## Work task:
Every line below is to be given again precisely; images are to be left out.

Collected data
⁂
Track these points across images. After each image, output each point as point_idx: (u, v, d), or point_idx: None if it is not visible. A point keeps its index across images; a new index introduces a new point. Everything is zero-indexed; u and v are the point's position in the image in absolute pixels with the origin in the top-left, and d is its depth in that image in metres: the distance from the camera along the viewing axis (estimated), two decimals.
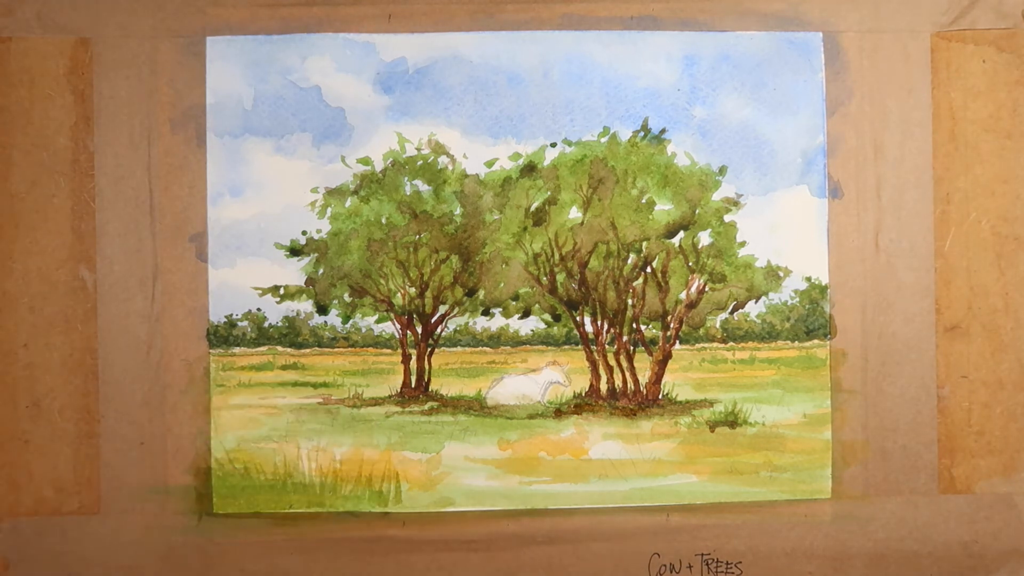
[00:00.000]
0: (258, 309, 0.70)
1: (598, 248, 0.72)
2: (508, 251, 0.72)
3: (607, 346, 0.72)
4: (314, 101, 0.70)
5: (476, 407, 0.71)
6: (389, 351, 0.71)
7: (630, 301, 0.72)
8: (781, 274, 0.71)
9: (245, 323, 0.70)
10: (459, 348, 0.72)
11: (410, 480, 0.70)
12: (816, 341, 0.71)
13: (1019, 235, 0.70)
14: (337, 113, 0.70)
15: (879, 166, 0.70)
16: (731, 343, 0.72)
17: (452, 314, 0.72)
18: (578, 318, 0.72)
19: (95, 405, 0.69)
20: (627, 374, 0.72)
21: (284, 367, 0.71)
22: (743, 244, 0.72)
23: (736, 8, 0.70)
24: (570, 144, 0.71)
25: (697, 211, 0.72)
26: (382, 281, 0.72)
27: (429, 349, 0.72)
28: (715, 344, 0.72)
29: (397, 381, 0.71)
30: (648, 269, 0.72)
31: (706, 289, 0.72)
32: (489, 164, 0.71)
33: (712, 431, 0.71)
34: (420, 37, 0.70)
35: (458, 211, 0.71)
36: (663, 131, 0.71)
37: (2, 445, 0.69)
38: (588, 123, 0.71)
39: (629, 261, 0.72)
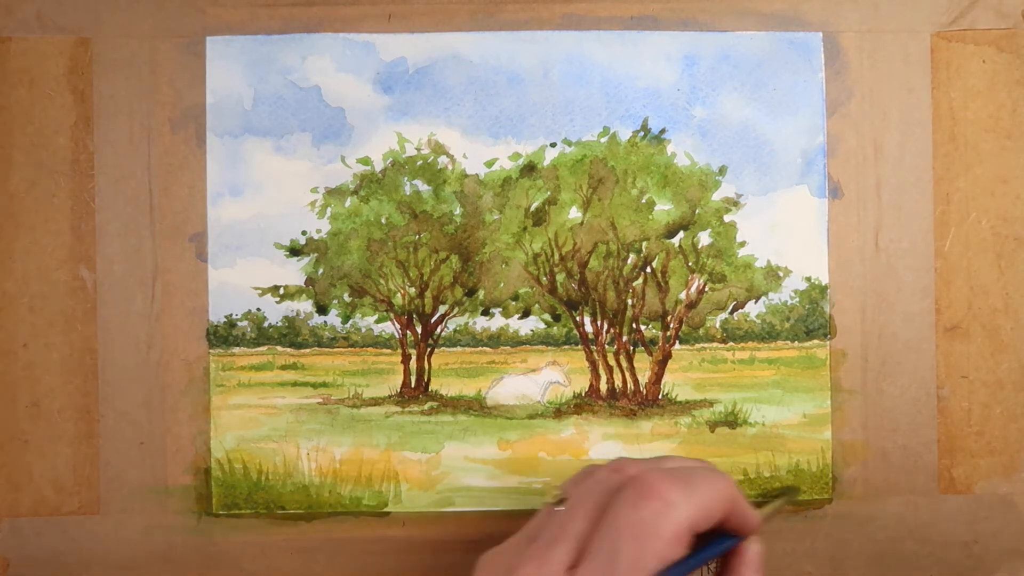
⁂
## Exercise response:
Track these points across images. After each image, output each point as point_idx: (u, v, d), or point_idx: None if it is not visible. A point keeps its index across images; a new index introduces a new point. Everything is zero-indexed; u and v are the point's position in the image in absolute pixels with the origin in the top-left, and d is its depth in that image in metres: the distance from the camera along the viewing axis (estimated), two decimals.
[00:00.000]
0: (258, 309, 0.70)
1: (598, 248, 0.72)
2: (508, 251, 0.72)
3: (607, 346, 0.72)
4: (314, 101, 0.70)
5: (476, 407, 0.71)
6: (389, 351, 0.71)
7: (630, 301, 0.72)
8: (781, 274, 0.71)
9: (245, 323, 0.70)
10: (459, 348, 0.72)
11: (410, 480, 0.70)
12: (816, 341, 0.71)
13: (1019, 235, 0.70)
14: (337, 113, 0.70)
15: (879, 166, 0.70)
16: (731, 343, 0.72)
17: (452, 314, 0.72)
18: (578, 318, 0.72)
19: (95, 405, 0.69)
20: (627, 374, 0.72)
21: (284, 367, 0.71)
22: (743, 244, 0.72)
23: (736, 8, 0.70)
24: (570, 144, 0.71)
25: (697, 211, 0.72)
26: (382, 281, 0.72)
27: (429, 349, 0.72)
28: (715, 344, 0.72)
29: (397, 381, 0.71)
30: (648, 269, 0.72)
31: (706, 289, 0.72)
32: (489, 164, 0.71)
33: (712, 431, 0.71)
34: (420, 37, 0.70)
35: (458, 211, 0.71)
36: (663, 131, 0.71)
37: (2, 445, 0.69)
38: (588, 123, 0.71)
39: (629, 261, 0.72)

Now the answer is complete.